We made our trip down to Ko tao, an island in southern thailand, which is good for doing PADI diving courses. Our trip combining of a potential gun hold up in Bangkok Train station where I lept to the floor quicker than linford christie on speed, an overnight sleeper train, an overnight stay in Chumphon due to thai transport's ability to be guarantee-ibly(?) late and finally a ferry to Koh Tao. We spent 5 days here while we did our diving course (with crystal and I def recommend them)and I realised my uncanny ability to float despite being weighed under with weights, and severe fear of any fish bigger than my finger. (Some of them bite, and it hurts) We rounded off koh tao with a trip to castle, an outdoor club located, in a castle, and some post night out swimming in the diving pool. Where we found an irish guy who managed to get all unflattering evidence on his underwater camera. (my mum is reading this so I am trying to keep this parent friendly)
Laura and I next travelled by boat across to koh phangan the home of the full moon party's which I once may have inadvertently suggested was based on the full moon nights at mission in Leeds. We met up with a guy we had met in bangkok and shared a delightful bright pink room on the Hat Rin Sunrise side of the island, right by the full moon party beach. I couldn't wait. We decided to do a tour of the EXTREMLY hilly island and hired motorcycles. Big mistake. Along with my general fear of travelling, massive cliffs and hills in combination with knock-off motorcycle breaks, this appears to be another, Laura even more so. After nominating myself to take the lead and decide on our route, I turned around after going down a rather frightfull road to see I was alone and the others had stopped at the top of the hill as Laura had looked down and been to scared to descend. I retreated from tackling the rest of the hill and went back up to meet her, and we decided we weren't cut out for all this malarky and to go back to the beach instead. However once we turned around the hill we were at the top of also had a jaw dropping decline on the other side and Laura decided she was unable to drive back and declared herself stuck on this remote hill. After calling the hire company and getting them to pick the bike up, and me driving back, we went back to our favourite past time of sleeping on the beach.

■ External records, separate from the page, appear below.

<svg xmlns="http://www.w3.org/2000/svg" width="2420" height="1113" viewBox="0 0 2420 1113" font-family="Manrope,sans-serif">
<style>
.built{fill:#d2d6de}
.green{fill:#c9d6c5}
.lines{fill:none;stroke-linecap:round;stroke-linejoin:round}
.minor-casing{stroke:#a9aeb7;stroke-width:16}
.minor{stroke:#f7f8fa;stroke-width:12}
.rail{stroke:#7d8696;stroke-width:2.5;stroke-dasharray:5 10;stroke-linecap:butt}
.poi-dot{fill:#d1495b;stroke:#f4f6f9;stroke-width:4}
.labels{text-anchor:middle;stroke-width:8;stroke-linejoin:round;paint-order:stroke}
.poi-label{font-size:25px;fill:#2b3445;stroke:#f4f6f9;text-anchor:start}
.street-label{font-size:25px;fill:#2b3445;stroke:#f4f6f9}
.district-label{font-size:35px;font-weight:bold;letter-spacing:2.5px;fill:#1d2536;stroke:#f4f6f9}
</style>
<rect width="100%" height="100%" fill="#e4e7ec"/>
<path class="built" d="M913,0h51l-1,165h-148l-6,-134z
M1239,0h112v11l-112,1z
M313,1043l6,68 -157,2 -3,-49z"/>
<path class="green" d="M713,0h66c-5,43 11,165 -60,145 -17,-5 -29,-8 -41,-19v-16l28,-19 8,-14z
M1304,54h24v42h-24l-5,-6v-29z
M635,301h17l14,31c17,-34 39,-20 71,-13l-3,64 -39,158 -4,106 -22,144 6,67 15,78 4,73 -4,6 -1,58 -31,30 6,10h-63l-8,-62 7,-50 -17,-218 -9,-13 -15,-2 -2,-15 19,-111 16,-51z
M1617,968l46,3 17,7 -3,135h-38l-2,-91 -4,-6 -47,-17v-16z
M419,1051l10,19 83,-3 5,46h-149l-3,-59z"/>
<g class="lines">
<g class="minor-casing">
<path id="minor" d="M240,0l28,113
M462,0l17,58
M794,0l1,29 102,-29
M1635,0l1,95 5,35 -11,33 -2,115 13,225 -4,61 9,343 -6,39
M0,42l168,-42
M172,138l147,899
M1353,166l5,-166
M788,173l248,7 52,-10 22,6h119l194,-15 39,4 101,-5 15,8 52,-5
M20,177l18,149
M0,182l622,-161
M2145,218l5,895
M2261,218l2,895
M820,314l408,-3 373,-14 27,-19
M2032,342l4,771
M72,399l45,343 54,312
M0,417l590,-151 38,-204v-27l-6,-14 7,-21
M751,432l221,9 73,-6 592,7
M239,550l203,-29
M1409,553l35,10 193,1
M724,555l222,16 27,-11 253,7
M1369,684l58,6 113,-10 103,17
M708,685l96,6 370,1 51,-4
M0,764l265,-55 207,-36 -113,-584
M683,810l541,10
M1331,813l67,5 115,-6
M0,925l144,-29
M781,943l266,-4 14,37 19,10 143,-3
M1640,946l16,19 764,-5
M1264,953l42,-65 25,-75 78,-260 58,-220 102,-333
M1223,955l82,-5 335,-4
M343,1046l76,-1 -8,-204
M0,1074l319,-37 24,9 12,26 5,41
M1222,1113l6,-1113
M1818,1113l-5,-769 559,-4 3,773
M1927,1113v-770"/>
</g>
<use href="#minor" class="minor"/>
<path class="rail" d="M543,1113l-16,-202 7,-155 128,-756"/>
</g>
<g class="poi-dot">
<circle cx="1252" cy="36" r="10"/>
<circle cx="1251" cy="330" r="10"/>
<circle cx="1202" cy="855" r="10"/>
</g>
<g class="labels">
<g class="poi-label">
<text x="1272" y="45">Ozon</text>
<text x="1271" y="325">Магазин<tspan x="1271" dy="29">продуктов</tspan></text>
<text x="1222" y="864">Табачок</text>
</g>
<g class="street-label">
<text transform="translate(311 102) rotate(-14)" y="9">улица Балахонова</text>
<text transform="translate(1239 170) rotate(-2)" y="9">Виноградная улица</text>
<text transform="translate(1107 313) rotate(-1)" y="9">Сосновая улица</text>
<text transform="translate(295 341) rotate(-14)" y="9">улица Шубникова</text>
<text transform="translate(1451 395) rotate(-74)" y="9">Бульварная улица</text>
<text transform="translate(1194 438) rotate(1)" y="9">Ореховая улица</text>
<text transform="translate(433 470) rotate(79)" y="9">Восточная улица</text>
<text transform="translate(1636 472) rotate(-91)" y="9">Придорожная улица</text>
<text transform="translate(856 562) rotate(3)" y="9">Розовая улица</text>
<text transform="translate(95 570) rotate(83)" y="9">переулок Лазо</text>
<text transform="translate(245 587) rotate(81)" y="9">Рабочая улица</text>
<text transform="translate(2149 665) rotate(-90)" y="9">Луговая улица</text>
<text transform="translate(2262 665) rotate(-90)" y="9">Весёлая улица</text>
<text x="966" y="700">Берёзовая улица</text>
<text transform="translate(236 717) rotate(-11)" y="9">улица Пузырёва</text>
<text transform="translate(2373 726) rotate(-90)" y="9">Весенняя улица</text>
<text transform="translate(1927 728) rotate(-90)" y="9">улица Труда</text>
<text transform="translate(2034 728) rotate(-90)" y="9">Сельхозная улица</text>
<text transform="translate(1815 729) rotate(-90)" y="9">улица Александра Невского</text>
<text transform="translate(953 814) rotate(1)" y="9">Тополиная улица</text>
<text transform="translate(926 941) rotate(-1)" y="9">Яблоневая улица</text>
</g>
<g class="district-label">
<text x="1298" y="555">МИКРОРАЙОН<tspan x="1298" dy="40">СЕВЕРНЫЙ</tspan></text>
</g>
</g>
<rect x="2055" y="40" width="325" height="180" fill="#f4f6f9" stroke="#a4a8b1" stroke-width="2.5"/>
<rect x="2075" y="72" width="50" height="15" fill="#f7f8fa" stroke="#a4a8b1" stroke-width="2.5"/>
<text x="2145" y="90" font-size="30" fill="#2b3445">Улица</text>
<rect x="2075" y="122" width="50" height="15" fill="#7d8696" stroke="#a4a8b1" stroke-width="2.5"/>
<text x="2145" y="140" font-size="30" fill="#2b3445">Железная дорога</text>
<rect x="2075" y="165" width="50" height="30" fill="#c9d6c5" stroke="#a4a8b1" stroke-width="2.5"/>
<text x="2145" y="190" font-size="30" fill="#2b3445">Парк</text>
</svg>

We went out to the full moon pre party that night where we were to disover true buckets. (not mission style) there are stalls everywhere you look selling a 200ml bottle of spirits with a perfect amount of mixer, in my opinion, to dilute it with amounting to a can of coke. After bartering some guy named 'charlie' down to 150 baht (about 3 pound) it seemed like a good deal.I went with smirnoff and Laura, Bacardi. Our drinks tasted exactly the same, and neither of bacardi or vodka, and only after realising that there was a thai man at the back of the stall filling each of the empty bottles up with sum unknown liquid. Whatever it was it gets you drunk and 2 buckets, very drunk. As well everyone stumbling around drinking the same drink, with music to suit every taste along the beach, especially my sophisticated preference of top 40, there are unbelievable fire dancers. Boys and slightly older boys dancing with fire, big skpping ropes on fire for people to jump in, limbo sticks on fire, slides with hoops at the end on fire, you get the ida. Its pretty surreal and I was completly mesmorised by it all. Apparantly though I found out its a scam where the fire people get paid by local doctors and clinics to do them as it sends an influx of burnt tourists to them. Netherless, I still couldn't stop watching all the people (mainly guys trying to out do each other) getting cremated.
The actual full moon party I don't really remember, apart from I made it to sunrise and left at 06.30.